A week later, there’s a follow-up call. “That’s when I ask students why they’re taking my course, and what their goals are,” said Kent… “Being ever present is paramount to building that working relationship,” she said. “Students need to know you’re there, seeing what they do, and that you care about and support them.”
Those relationships also help teachers connect with their students and bring kids’ interests and passions into the classroom, just like a traditional brick-and-mortar school. The focus on subject mastery–rather than seat time–suits the online model in similar ways as the traditional school, too. Students move on through a course when they prove they’ve learned the previous subject material, allowing them more time with difficult concepts and not dwelling on things they’ve already shown they know. Taken together, the teachers agree it’s a recipe for success:
“Over the years, I’ve come to appreciate the capacity of every learner to excel when you let them approach a subject through their interests at a pace and style that suits them,” said Bramante, who began her career in the 1970s as a middle school English teacher.
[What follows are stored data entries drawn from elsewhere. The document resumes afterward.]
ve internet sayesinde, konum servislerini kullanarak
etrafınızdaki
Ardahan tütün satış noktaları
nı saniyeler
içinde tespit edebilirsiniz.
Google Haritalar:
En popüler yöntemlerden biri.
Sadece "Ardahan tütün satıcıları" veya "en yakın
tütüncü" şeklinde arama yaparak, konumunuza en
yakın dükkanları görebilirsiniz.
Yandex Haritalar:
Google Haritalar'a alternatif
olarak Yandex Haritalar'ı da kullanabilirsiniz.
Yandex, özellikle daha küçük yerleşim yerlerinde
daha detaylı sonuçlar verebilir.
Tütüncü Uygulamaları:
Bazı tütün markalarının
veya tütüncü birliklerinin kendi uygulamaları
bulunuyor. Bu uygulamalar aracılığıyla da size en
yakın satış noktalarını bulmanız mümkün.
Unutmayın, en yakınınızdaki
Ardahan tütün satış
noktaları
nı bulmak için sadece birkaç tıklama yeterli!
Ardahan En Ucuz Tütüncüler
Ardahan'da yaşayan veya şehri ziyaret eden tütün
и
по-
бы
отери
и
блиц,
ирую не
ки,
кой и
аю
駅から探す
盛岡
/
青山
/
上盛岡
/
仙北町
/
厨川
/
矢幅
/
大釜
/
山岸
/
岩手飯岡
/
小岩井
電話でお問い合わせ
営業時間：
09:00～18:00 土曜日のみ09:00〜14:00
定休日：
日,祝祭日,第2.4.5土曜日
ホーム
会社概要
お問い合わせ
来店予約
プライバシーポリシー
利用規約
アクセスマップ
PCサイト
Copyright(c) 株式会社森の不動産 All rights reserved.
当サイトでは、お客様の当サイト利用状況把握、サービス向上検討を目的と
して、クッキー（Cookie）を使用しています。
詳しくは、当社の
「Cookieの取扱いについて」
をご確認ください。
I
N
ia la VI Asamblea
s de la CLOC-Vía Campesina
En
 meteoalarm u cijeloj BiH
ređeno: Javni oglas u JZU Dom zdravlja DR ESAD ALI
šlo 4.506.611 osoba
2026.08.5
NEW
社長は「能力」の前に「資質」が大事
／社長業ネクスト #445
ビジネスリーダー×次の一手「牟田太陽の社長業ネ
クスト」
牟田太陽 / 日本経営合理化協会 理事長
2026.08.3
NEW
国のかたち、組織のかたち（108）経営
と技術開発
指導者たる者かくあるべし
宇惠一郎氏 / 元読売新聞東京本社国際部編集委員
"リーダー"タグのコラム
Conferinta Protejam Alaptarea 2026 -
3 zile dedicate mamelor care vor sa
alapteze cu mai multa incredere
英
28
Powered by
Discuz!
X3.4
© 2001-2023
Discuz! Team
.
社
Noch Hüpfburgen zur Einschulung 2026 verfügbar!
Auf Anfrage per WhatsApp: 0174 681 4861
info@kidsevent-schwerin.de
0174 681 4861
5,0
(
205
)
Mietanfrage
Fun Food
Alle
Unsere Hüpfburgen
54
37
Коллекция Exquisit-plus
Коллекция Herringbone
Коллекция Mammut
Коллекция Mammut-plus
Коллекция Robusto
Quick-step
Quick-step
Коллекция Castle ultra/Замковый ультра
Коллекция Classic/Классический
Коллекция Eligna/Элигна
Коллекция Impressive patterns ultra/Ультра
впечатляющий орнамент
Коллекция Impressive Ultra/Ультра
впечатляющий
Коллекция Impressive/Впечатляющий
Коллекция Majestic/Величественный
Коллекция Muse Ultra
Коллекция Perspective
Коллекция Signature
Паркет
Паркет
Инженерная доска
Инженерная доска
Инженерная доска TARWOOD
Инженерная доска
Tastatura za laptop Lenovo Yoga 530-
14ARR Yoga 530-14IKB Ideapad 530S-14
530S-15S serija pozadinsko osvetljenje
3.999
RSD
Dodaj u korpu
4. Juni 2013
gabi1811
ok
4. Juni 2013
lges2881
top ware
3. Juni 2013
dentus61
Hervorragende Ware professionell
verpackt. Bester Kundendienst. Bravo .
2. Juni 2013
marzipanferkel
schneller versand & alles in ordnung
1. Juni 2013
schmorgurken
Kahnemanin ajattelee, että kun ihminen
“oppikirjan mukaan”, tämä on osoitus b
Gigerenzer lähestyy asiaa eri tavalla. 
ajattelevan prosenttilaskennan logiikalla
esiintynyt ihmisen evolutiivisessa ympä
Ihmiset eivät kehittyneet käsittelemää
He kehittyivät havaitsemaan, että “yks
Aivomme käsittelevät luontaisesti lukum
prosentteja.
When it comes to working together, the partnership between VLACS, the state, and traditional schools are strong. Districts don’t get penalized if their students take one, a few, or all of their courses online through VLACS. It makes sure that VLACS and schools are working together, not competing for scarce funds.
And, VLACS gets paid for performance: courses are divided into competencies, and VLACS gets a a prorated sum for the ones the student has mastered. If a student only completes half the course, VLACS gets half of the money. It places the incentive on learning and teaching over stacking enrollment lists.
The performance-based, personalized approach to online learning has culminated into one of the few really successful web-based K-12 schools in the country. And it’s gaining attention.